Clima e saúde mental
“As mudanças climáticas podem impactar nossa saúde mental. Para doenças cardiovasculares, respiratórias e renais, já existe uma soma de evidências bastante grande. Mas o nosso sistema termorregulador também dialoga com a produção de serotonina. A própria perda da qualidade do sono, porque você dorme mal nas ondas de calor, interfere na sua psique.
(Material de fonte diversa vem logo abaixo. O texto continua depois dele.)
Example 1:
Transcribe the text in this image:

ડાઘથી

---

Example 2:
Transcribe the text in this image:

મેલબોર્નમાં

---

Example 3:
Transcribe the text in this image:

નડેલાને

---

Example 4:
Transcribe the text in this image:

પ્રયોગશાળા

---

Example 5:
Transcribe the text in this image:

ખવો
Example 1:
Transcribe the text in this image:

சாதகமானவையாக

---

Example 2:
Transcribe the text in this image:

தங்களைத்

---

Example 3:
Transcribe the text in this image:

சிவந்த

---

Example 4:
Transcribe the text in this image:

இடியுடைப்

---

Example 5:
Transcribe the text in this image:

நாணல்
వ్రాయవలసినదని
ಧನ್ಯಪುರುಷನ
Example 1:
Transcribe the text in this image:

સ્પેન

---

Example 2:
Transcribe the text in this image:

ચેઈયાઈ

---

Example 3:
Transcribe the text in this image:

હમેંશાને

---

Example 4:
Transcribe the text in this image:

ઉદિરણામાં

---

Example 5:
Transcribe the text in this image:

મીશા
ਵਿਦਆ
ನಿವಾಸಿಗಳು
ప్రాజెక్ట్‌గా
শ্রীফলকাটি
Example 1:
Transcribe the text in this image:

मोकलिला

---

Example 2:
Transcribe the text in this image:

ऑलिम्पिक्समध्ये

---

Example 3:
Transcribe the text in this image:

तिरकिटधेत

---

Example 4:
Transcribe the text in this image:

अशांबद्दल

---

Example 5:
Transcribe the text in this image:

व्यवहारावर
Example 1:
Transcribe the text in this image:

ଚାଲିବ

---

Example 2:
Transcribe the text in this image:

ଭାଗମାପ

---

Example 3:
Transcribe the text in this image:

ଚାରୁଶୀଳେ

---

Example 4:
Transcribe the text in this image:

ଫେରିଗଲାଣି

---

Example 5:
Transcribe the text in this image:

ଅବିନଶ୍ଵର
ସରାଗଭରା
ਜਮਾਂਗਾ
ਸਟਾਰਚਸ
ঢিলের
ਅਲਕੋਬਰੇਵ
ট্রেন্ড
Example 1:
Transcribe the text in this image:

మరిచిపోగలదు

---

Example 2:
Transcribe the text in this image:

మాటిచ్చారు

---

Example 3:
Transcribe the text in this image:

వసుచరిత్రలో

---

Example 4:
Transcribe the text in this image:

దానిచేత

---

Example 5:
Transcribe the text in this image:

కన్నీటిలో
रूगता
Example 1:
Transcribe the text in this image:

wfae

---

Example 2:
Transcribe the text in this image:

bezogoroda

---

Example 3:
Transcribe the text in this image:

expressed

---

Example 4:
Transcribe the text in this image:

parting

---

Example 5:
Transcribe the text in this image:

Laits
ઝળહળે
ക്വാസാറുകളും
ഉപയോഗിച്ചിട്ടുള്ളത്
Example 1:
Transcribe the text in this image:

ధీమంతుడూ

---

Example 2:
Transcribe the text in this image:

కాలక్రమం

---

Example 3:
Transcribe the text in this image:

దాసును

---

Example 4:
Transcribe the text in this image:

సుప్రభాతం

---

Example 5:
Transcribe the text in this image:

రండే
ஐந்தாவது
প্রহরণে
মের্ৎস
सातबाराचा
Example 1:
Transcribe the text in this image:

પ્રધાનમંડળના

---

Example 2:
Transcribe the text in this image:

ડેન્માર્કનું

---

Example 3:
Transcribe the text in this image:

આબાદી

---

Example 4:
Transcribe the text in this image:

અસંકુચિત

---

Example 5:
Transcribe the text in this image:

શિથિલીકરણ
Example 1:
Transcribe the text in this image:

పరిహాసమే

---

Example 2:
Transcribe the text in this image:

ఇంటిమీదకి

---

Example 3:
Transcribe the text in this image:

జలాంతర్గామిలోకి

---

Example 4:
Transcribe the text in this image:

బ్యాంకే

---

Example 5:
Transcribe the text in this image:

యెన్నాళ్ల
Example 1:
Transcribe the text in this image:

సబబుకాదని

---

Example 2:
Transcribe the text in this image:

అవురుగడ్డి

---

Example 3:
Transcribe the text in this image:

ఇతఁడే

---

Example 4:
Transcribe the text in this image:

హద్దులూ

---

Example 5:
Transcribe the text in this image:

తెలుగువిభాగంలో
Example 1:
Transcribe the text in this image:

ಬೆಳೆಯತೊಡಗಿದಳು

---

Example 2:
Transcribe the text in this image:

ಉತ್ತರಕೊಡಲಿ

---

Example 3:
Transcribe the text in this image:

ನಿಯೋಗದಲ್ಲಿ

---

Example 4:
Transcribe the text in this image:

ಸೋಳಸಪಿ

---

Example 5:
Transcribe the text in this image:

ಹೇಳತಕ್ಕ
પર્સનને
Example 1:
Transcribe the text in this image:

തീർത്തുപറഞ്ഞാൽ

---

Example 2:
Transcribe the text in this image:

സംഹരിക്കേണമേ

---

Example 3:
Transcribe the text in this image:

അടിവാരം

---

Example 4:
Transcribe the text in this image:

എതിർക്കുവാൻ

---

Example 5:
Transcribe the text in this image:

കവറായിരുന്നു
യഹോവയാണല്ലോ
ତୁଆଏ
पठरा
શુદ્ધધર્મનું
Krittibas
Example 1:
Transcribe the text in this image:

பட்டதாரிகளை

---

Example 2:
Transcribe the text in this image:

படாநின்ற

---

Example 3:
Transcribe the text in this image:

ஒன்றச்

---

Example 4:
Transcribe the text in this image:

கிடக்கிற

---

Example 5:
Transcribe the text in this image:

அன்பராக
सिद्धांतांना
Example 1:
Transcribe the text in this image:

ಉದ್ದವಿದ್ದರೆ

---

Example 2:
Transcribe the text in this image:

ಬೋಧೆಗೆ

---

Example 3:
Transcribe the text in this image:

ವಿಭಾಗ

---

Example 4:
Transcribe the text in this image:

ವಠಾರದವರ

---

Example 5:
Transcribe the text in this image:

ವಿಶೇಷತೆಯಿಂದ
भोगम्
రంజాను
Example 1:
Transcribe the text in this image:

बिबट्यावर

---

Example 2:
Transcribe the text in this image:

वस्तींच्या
Existem artigos, em escala global, mostrando (a relação da) curva (de temperatura) com suicídios, violência autoinfligida e também com homicídios. Tanto que a Organização Mundial da Saúde (OMS) montou um escritório para crime e saúde. Ou seja, existem evidências de que muitos desfechos de saúde são afetados pela questão climática.”
São Paulo é uma ilha de calor. A gente construiu desertos de concreto e asfalto. E, quanto mais pobre a pessoa, maior o risco de internar por doenças deflagradas ou precipitadas pelas ondas de calor
Paulo Saldiva, professor da USP
Força-tarefa
“A doença tem um poder transformador enorme. Ninguém fica indiferente à dor e à doença. Essa é uma força educativa, e a saúde tem a credibilidade, a capilaridade para participar disso. Será que um cardiologista sabe quanto daqueles enfartes são atribuíveis ao clima ou à poluição do ar? Será que ele não poderia, de alguma forma, se envolver com isso? Será que não podemos usar essa força que a saúde tem para dialogar e propor soluções e colocar preço? Porque tem moedas para especificar a saúde, tanto de custo direto quanto de custo indireto. Quanto custa mudar certas alternativas?”